**Materials provided**

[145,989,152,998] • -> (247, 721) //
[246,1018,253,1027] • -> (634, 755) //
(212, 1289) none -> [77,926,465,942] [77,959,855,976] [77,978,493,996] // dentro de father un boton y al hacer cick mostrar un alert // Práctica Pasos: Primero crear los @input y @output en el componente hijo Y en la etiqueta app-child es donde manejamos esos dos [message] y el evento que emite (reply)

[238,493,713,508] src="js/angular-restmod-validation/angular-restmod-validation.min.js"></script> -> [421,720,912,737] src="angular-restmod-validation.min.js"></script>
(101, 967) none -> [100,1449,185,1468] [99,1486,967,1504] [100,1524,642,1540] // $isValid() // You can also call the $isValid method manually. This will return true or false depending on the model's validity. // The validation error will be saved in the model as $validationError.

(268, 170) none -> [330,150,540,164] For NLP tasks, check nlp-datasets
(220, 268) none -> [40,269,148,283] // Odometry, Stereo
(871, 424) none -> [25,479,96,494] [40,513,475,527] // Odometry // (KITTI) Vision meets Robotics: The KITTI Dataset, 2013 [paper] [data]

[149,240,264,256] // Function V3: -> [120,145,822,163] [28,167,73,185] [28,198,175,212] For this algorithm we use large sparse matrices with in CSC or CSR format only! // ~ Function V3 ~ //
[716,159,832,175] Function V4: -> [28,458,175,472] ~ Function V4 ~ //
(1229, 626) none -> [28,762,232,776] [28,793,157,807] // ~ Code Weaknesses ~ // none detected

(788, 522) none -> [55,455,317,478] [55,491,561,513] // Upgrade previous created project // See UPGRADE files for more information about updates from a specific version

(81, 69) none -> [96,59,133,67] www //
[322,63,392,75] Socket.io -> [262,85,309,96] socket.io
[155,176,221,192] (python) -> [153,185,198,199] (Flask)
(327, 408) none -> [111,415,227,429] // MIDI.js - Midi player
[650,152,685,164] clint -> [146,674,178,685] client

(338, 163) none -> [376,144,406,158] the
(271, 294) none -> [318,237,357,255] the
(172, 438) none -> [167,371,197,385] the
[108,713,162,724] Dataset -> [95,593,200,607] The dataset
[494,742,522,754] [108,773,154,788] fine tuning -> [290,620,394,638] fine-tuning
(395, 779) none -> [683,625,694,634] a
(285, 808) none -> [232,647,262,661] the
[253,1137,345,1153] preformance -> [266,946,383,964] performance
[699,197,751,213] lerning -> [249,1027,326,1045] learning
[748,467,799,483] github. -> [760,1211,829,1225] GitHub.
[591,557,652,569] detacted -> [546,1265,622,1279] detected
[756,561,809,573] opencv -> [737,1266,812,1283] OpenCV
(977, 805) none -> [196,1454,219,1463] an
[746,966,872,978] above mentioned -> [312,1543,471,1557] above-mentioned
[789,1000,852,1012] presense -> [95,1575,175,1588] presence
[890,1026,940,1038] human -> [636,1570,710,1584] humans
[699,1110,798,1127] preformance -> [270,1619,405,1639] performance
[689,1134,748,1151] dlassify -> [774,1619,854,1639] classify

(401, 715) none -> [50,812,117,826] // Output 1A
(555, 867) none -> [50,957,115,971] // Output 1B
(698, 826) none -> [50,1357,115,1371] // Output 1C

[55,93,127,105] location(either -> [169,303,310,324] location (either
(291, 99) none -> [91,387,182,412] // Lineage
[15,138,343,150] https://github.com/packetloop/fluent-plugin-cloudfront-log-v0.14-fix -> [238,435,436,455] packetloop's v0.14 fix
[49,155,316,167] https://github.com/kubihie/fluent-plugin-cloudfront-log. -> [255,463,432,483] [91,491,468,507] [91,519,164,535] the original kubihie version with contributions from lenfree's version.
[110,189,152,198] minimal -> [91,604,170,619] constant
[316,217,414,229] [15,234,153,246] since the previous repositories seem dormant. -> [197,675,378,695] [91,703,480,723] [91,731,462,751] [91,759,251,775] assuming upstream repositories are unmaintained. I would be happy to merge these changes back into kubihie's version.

**What to do**
Your answer should be every entry above, repeated exactly.

**Answer box**
[145,989,152,998] • -> (247, 721) //
[246,1018,253,1027] • -> (634, 755) //
(212, 1289) none -> [77,926,465,942] [77,959,855,976] [77,978,493,996] // dentro de father un boton y al hacer cick mostrar un alert // Práctica Pasos: Primero crear los @input y @output en el componente hijo Y en la etiqueta app-child es donde manejamos esos dos [message] y el evento que emite (reply)

[238,493,713,508] src="js/angular-restmod-validation/angular-restmod-validation.min.js"></script> -> [421,720,912,737] src="angular-restmod-validation.min.js"></script>
(101, 967) none -> [100,1449,185,1468] [99,1486,967,1504] [100,1524,642,1540] // $isValid() // You can also call the $isValid method manually. This will return true or false depending on the model's validity. // The validation error will be saved in the model as $validationError.

(268, 170) none -> [330,150,540,164] For NLP tasks, check nlp-datasets
(220, 268) none -> [40,269,148,283] // Odometry, Stereo
(871, 424) none -> [25,479,96,494] [40,513,475,527] // Odometry // (KITTI) Vision meets Robotics: The KITTI Dataset, 2013 [paper] [data]

[149,240,264,256] // Function V3: -> [120,145,822,163] [28,167,73,185] [28,198,175,212] For this algorithm we use large sparse matrices with in CSC or CSR format only! // ~ Function V3 ~ //
[716,159,832,175] Function V4: -> [28,458,175,472] ~ Function V4 ~ //
(1229, 626) none -> [28,762,232,776] [28,793,157,807] // ~ Code Weaknesses ~ // none detected

(788, 522) none -> [55,455,317,478] [55,491,561,513] // Upgrade previous created project // See UPGRADE files for more information about updates from a specific version

(81, 69) none -> [96,59,133,67] www //
[322,63,392,75] Socket.io -> [262,85,309,96] socket.io
[155,176,221,192] (python) -> [153,185,198,199] (Flask)
(327, 408) none -> [111,415,227,429] // MIDI.js - Midi player
[650,152,685,164] clint -> [146,674,178,685] client

(338, 163) none -> [376,144,406,158] the
(271, 294) none -> [318,237,357,255] the
(172, 438) none -> [167,371,197,385] the
[108,713,162,724] Dataset -> [95,593,200,607] The dataset
[494,742,522,754] [108,773,154,788] fine tuning -> [290,620,394,638] fine-tuning
(395, 779) none -> [683,625,694,634] a
(285, 808) none -> [232,647,262,661] the
[253,1137,345,1153] preformance -> [266,946,383,964] performance
[699,197,751,213] lerning -> [249,1027,326,1045] learning
[748,467,799,483] github. -> [760,1211,829,1225] GitHub.
[591,557,652,569] detacted -> [546,1265,622,1279] detected
[756,561,809,573] opencv -> [737,1266,812,1283] OpenCV
(977, 805) none -> [196,1454,219,1463] an
[746,966,872,978] above mentioned -> [312,1543,471,1557] above-mentioned
[789,1000,852,1012] presense -> [95,1575,175,1588] presence
[890,1026,940,1038] human -> [636,1570,710,1584] humans
[699,1110,798,1127] preformance -> [270,1619,405,1639] performance
[689,1134,748,1151] dlassify -> [774,1619,854,1639] classify

(401, 715) none -> [50,812,117,826] // Output 1A
(555, 867) none -> [50,957,115,971] // Output 1B
(698, 826) none -> [50,1357,115,1371] // Output 1C

[55,93,127,105] location(either -> [169,303,310,324] location (either
(291, 99) none -> [91,387,182,412] // Lineage
[15,138,343,150] https://github.com/packetloop/fluent-plugin-cloudfront-log-v0.14-fix -> [238,435,436,455] packetloop's v0.14 fix
[49,155,316,167] https://github.com/kubihie/fluent-plugin-cloudfront-log. -> [255,463,432,483] [91,491,468,507] [91,519,164,535] the original kubihie version with contributions from lenfree's version.
[110,189,152,198] minimal -> [91,604,170,619] constant
[316,217,414,229] [15,234,153,246] since the previous repositories seem dormant. -> [197,675,378,695] [91,703,480,723] [91,731,462,751] [91,759,251,775] assuming upstream repositories are unmaintained. I would be happy to merge these changes back into kubihie's version.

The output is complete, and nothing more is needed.